El pasado fin de semana corrimos un nuevo rallysprint, y aunque teníamos un montón de ganas, la realidad es que no fue la carrera soñada. Como siempre decimos, cada rally es una escuela, y este nos dejó varias lecciones que seguro nos van hacer mejorar en el futuro.
Una curva que lo cambió todo
Uno de los puntos clave del tramo era una curva complicada: había que darle la vuelta a un cono. Parece sencillo, pero sinceramente es mucho más complicado de lo que parece. Ahí perdimos tiempo, ritmo y, sobre todo, confianza.
Después estuvimos haciendo cuentas, y por cada pasada, solo en esa curva perdimos unos 7 segundos ¡Eso es un mundoooo!
Y si lo multiplicas por las 3 veces que lo hicimos mal (muy mal) en esa curva… 21 segundazos…
En este tipo de pruebas, cada décima cuenta, y lo que parecía un detallecito terminó marcando la diferencia.
Mira este video de abajo para darte cuenta lo mal que lo hicimos…
Mucha gente dice que faltó más volante, otros que tirar más del freno (más fuerte no le podía dar), otros que la ruedas agarraban demasiado en ese asfalto entonces era muuucho más difícil, pero otros pudieron y nosotros no, así que algo mal haríamos.
•••
→ **Consigna A**:
Reproduce sin cambios el pasaje del texto sobre el rallysprint que empieza con "El pasado fin" y sigue hasta "sobre todo, confianza.".
→ **Consigna B**:
Según el texto sobre el rallysprint, ¿qué había que hacer en la curva complicada del tramo?
•••
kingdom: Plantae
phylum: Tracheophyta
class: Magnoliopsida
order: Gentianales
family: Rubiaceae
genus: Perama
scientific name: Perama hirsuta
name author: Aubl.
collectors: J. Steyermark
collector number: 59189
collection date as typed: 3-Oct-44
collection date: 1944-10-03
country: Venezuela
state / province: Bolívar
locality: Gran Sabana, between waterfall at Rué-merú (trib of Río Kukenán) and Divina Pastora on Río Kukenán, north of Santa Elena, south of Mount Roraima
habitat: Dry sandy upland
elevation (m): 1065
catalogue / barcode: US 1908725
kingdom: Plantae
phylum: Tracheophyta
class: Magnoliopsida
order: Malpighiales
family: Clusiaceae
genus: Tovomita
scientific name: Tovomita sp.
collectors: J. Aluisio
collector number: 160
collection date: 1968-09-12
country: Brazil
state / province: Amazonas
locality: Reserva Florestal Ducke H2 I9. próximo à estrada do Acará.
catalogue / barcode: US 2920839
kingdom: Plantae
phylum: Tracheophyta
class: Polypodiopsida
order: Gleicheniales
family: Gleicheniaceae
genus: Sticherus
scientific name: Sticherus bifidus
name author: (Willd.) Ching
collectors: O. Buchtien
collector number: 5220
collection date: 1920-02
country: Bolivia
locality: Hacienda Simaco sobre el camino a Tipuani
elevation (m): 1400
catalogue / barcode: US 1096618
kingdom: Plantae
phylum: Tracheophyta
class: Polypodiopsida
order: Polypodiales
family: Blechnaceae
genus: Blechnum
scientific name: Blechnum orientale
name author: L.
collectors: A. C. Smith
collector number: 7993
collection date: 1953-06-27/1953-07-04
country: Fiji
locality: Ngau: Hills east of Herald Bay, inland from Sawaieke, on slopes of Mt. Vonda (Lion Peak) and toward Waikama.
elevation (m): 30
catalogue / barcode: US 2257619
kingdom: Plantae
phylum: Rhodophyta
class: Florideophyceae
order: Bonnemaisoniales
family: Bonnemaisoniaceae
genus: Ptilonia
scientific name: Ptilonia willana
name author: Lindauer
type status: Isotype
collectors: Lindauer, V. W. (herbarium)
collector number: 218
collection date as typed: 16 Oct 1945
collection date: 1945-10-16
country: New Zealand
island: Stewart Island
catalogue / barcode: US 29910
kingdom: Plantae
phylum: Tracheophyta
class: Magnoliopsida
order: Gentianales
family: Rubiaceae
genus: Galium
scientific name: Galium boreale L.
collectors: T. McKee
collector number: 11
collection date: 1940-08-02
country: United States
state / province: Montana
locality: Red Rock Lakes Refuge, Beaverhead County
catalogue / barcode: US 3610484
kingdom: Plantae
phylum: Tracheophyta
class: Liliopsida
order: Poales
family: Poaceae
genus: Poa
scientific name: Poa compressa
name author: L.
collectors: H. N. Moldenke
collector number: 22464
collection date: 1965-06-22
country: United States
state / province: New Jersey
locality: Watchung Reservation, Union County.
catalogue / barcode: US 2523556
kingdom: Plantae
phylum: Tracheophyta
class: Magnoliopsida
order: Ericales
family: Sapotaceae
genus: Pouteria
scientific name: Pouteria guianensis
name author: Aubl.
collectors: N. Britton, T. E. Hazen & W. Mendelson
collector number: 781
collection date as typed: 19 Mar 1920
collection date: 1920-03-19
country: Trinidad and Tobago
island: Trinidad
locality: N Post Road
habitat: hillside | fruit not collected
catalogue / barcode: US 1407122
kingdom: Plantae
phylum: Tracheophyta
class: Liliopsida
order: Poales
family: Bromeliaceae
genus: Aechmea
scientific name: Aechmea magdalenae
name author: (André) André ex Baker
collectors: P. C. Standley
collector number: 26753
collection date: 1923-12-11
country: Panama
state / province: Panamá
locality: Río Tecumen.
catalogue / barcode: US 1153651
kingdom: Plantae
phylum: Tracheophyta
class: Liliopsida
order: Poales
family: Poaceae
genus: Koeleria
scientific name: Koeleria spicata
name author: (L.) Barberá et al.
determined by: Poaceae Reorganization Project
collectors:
•••
→ **Respuesta escrita A**:
El pasado fin de semana corrimos un nuevo rallysprint, y aunque teníamos un montón de ganas, la realidad es que no fue la carrera soñada. Como siempre decimos, cada rally es una escuela, y este nos dejó varias lecciones que seguro nos van hacer mejorar en el futuro.
Una curva que lo cambió todo
Uno de los puntos clave del tramo era una curva complicada: había que darle la vuelta a un cono. Parece sencillo, pero sinceramente es mucho más complicado de lo que parece. Ahí perdimos tiempo, ritmo y, sobre todo, confianza.

→ **Respuesta escrita B**:
Había que darle la vuelta a un cono.